If the aim of the agitations so far was to create conditions to force New Delhi to listen to the Kashmiris regarding innovative and out-of-the-box solutions to resolve the issue, they have undoubtedly achieved that and now the time has come for them to reach a consensual and workable solution. Can the dissident camp continue the present momentum and have a unity of purpose at the same time? They can, provided they decide upon a ‘common minimum programme’ while the agitations are in their prime. This requires a willingness on the part of the dissident leadership to do some collective and realistic strategising. As this writer has pointed out in earlier columns in GK, there are indeed many common themes in the opinions of the Kashmiri dissident leadership regarding what the future of Kashmir should be. While it is true that the wide range of dissident opinions ranging from merger with Pakistan to greater autonomy, the middle-of-the-road solution between the two extremes seems to be the restoration of the provisions of an undiluted Article 370.

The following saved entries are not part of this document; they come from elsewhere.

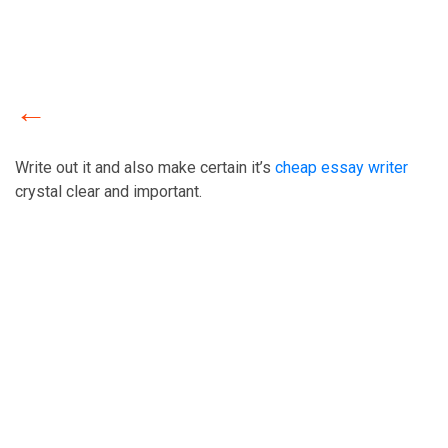
Write out it and also make certain it’s
cheap essay writer
crystal clear and important.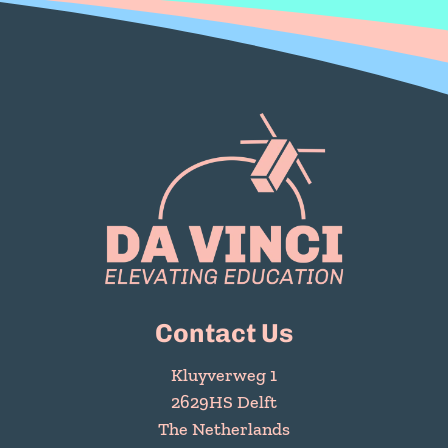
Contact Us
Kluyverweg 1
2629HS Delft
The Netherlands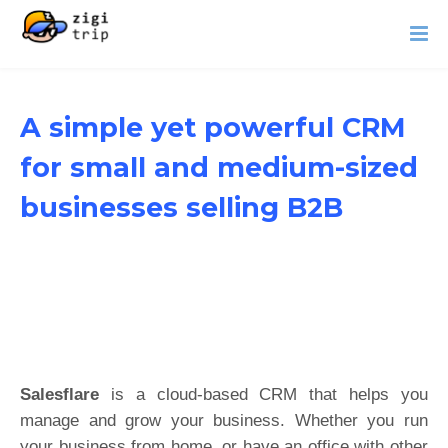
A simple yet powerful CRM
for small and medium-sized
businesses selling B2B
Salesflare
is a cloud-based CRM that helps you
manage and grow your business. Whether you run
your business from home, or have an office with other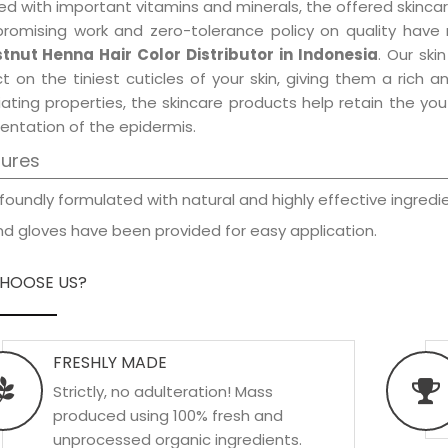
d with important vitamins and minerals, the offered skincar
promising work and zero-tolerance policy on quality have
tnut Henna Hair Color Distributor in Indonesia
. Our ski
t on the tiniest cuticles of your skin, giving them a rich
iating properties, the skincare products help retain the yo
entation of the epidermis.
tures
foundly formulated with natural and highly effective ingredie
d gloves have been provided for easy application.
HOOSE US?
FRESHLY MADE
Strictly, no adulteration! Mass
produced using 100% fresh and
unprocessed organic ingredients.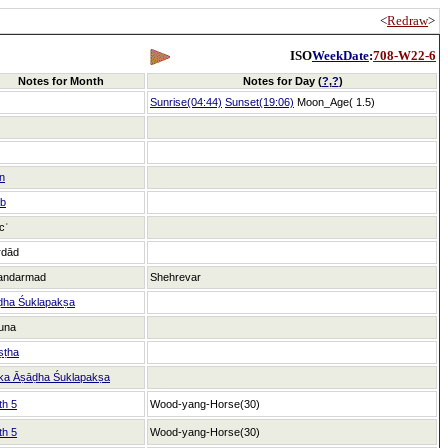
<
Redraw
>
ISO
WeekDate
:
708-W22-6
Notes for Month
Notes for Day (
?
,
?
)
Sunrise(04:44)
Sunset(19:06)
Moon_Age( 1.5)
n
ab
icʿ
rdād
andarmad
Shehrevar
ḍha Śuklapakṣa
una
ṣṭha
ka Āṣāḍha Śuklapakṣa
th 5
Wood-yang-Horse(30)
th 5
Wood-yang-Horse(30)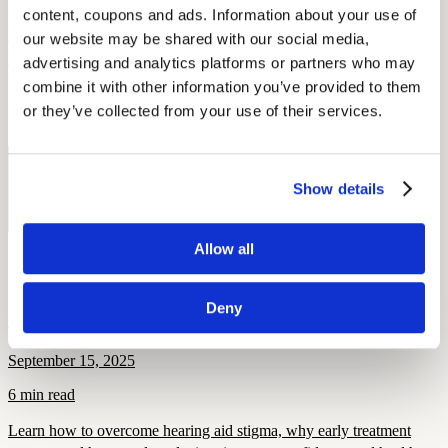
people store their batteries in the fridge or freezer, thinking this will
content, coupons and ads. Information about your use of 
preserve battery life—
in actuality
, this can cause unwanted
our website may be shared with our social media, 
condensation underneath the seal and render them useless. To keep
your batteries functioning at their best, store them at room
advertising and analytics platforms or partners who may 
temperature and keep them dry!
combine it with other information you’ve provided to them 
or they’ve collected from your use of their services.
By: Elena McPhillips
Free Hearing Test
Show details
Monitor your hearing health from home. Designed by audiologists.
Start Free Hearing Test
Allow all
More Like This
Deny
Health and Wellness
Breaking the Stigma: Helping Members Say Yes to Hearing Aids
September 15, 2025
6 min read
Learn how to overcome hearing aid stigma, why early treatment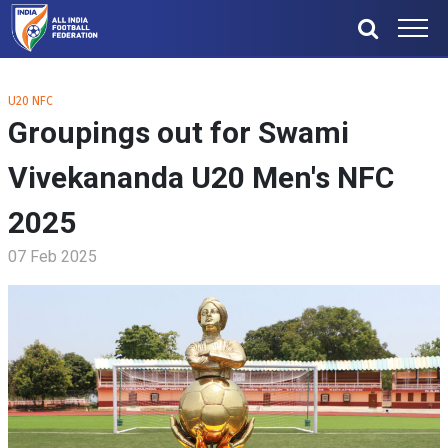
U20 NFC
Groupings out for Swami
Vivekananda U20 Men's NFC
2025
07 Feb 2025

The significance of ‘Achievable Nationhood’
One of the key documents that need to be carefully examined by the dissident camp today is the much acclaimed Achievable Nationhood produced by People’s Conference led by Sajad Lone. Lone’s document not only makes a realistic assessment of the situation in J&K but also proposes innovative methods to address the feelings and needs of the people of J&K. While some of his solutions might be beyond the brief of Article 370, one must understand that, this is a document that is open to be put to discussion, deliberations and, perhaps, amends to suit the needs of the various constituencies in the state. The importance of this document lies in its inherent flexibility to address the aspirations of various actors and so the dissident leadership needs to give serious consideration to this document in order to lay out a common minimum programme which is perhaps a must at this point of time.

An afterthought
Even as the anti-India protests are gaining in strength in Kashmir, India’s National Security Advisor M K Narayanan was sent by New Delhi’s political leadership to assess the security situation in Srinagar and report back. Those accompanied included the Defence Secretary, Chairman of the Joint Intelligence Committee, Director of Intelligence Bureau and a Joint Secretary at the Prime Minister’s Office. There were no politicians in this high level delegation and, for that matter, no senior political leader from New Delhi has visited the valley ever since the protests began there. This shows that New Delhi still prefers to look at it as a law and order and security problem and not a political problem. More importantly, why do New Delhi’s politicians shy away from engaging the people and dialoging with them when it matters the most? Politics, our politicians need to understand, is not a bed of roses.